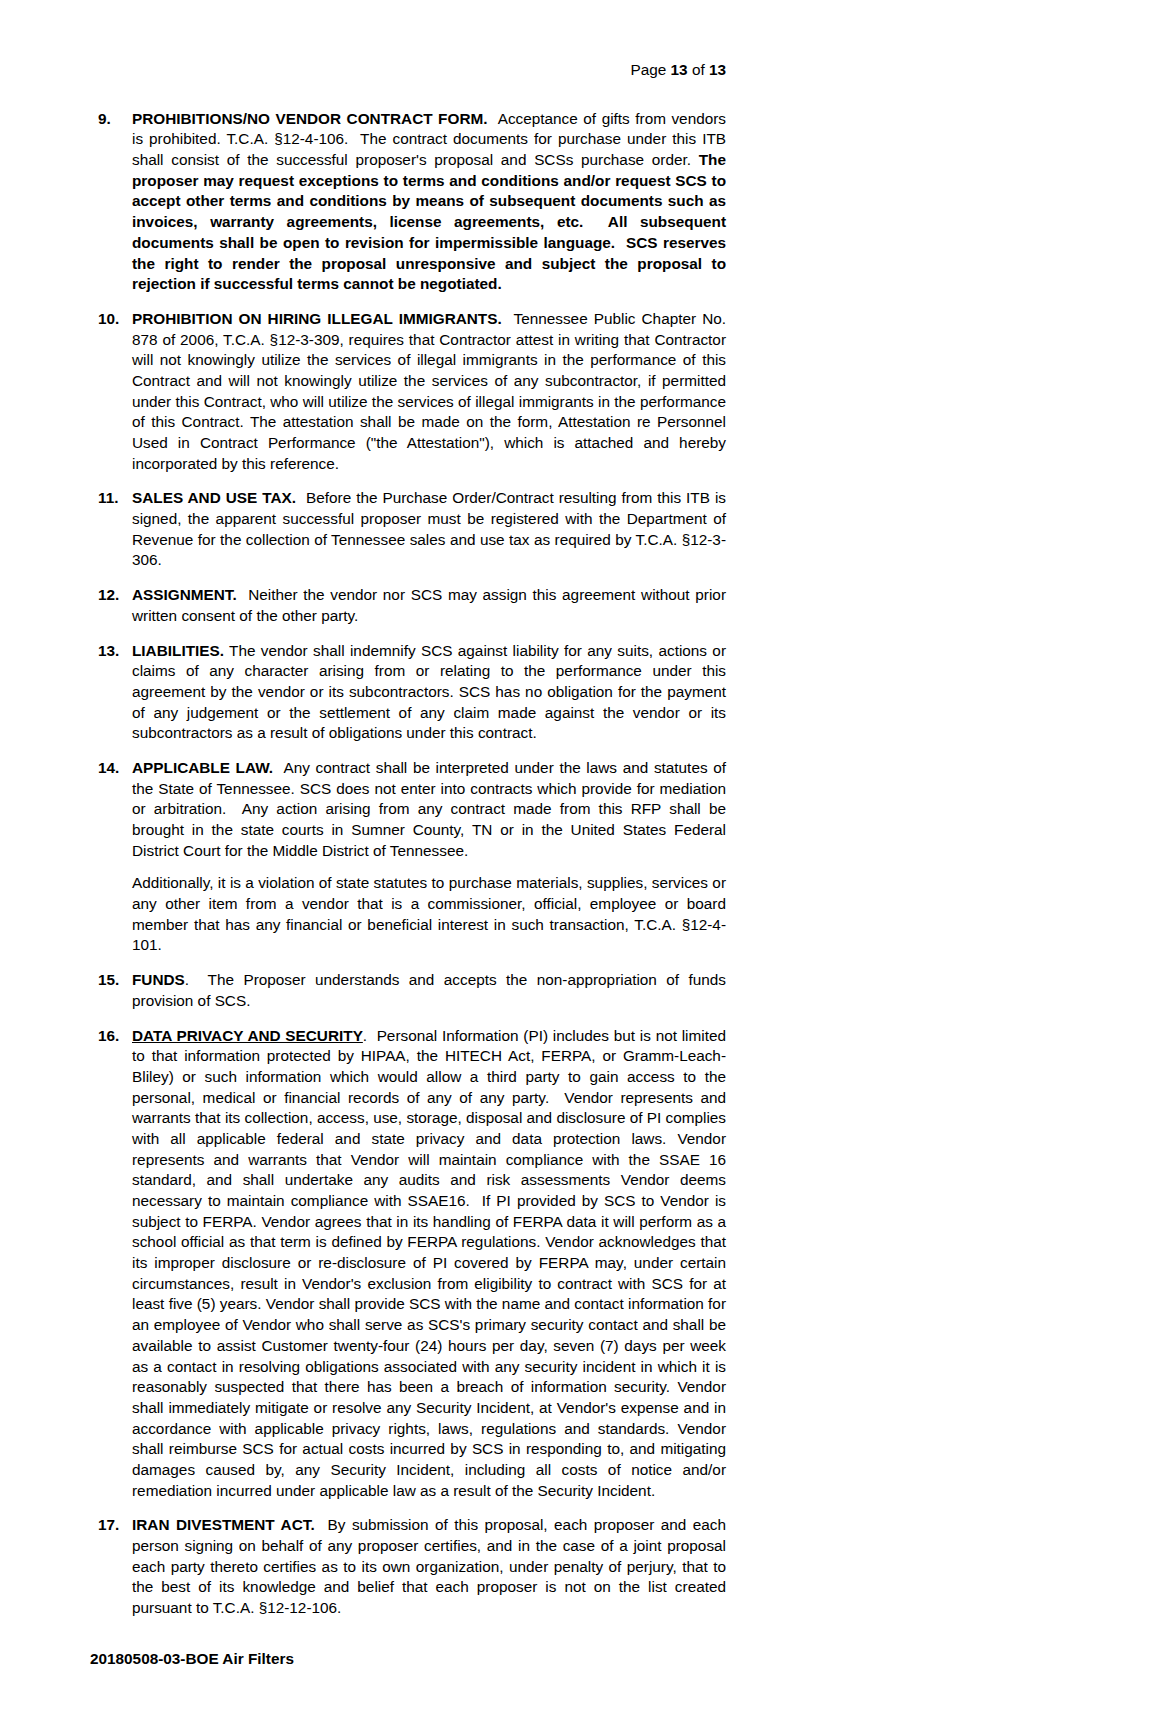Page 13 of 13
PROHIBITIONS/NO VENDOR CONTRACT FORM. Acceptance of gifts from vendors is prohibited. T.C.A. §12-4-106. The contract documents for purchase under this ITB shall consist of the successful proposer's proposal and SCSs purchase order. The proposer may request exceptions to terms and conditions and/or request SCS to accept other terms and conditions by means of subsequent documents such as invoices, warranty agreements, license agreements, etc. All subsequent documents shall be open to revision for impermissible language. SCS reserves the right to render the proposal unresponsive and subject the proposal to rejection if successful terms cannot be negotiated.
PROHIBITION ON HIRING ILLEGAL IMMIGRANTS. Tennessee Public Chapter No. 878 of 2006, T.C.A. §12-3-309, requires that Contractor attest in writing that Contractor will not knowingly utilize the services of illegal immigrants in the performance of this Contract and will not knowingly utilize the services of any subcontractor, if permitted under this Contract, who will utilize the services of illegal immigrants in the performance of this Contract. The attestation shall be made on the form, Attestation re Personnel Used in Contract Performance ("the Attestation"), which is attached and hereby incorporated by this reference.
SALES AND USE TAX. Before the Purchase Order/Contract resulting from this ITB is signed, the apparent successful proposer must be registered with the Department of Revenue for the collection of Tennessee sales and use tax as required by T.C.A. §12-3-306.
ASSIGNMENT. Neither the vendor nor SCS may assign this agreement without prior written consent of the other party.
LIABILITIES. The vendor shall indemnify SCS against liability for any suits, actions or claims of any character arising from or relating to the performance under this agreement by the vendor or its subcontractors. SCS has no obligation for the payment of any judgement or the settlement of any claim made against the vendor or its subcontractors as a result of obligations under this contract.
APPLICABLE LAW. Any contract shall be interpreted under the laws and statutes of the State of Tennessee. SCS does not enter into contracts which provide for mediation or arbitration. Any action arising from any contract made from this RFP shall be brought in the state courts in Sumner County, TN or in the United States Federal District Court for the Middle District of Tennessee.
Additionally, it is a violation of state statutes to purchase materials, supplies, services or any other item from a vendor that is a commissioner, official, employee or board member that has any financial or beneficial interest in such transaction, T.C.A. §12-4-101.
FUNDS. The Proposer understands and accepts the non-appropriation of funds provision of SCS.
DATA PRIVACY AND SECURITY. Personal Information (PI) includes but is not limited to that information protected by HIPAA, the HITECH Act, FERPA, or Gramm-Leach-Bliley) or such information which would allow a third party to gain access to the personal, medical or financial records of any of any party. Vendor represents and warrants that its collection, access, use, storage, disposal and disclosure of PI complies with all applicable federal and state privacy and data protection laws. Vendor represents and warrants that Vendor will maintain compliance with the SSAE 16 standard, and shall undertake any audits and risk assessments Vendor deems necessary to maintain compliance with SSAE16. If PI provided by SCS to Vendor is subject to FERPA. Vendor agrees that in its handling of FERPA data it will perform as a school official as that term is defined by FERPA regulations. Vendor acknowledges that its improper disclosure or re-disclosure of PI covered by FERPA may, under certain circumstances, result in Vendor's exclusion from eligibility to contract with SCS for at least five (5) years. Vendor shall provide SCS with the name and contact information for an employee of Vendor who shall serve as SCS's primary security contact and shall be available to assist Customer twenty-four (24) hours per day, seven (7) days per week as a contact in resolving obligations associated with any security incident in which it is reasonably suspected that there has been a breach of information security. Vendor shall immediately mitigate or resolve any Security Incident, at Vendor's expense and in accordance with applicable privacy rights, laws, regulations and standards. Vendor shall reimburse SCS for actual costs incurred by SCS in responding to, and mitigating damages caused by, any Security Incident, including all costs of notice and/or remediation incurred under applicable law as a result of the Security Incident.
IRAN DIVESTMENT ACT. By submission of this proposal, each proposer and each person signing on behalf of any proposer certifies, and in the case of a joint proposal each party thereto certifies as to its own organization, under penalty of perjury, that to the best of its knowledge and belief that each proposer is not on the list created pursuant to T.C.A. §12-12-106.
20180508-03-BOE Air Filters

◆ **WHAT YOU NEED TO DO**
Whenever a line above contains "performance", copy that line.

◆ **SOLUTION TO THE EXERCISE**
PROHIBITION ON HIRING ILLEGAL IMMIGRANTS. Tennessee Public Chapter No. 878 of 2006, T.C.A. §12-3-309, requires that Contractor attest in writing that Contractor will not knowingly utilize the services of illegal immigrants in the performance of this Contract and will not knowingly utilize the services of any subcontractor, if permitted under this Contract, who will utilize the services of illegal immigrants in the performance of this Contract. The attestation shall be made on the form, Attestation re Personnel Used in Contract Performance ("the Attestation"), which is attached and hereby incorporated by this reference.
LIABILITIES. The vendor shall indemnify SCS against liability for any suits, actions or claims of any character arising from or relating to the performance under this agreement by the vendor or its subcontractors. SCS has no obligation for the payment of any judgement or the settlement of any claim made against the vendor or its subcontractors as a result of obligations under this contract.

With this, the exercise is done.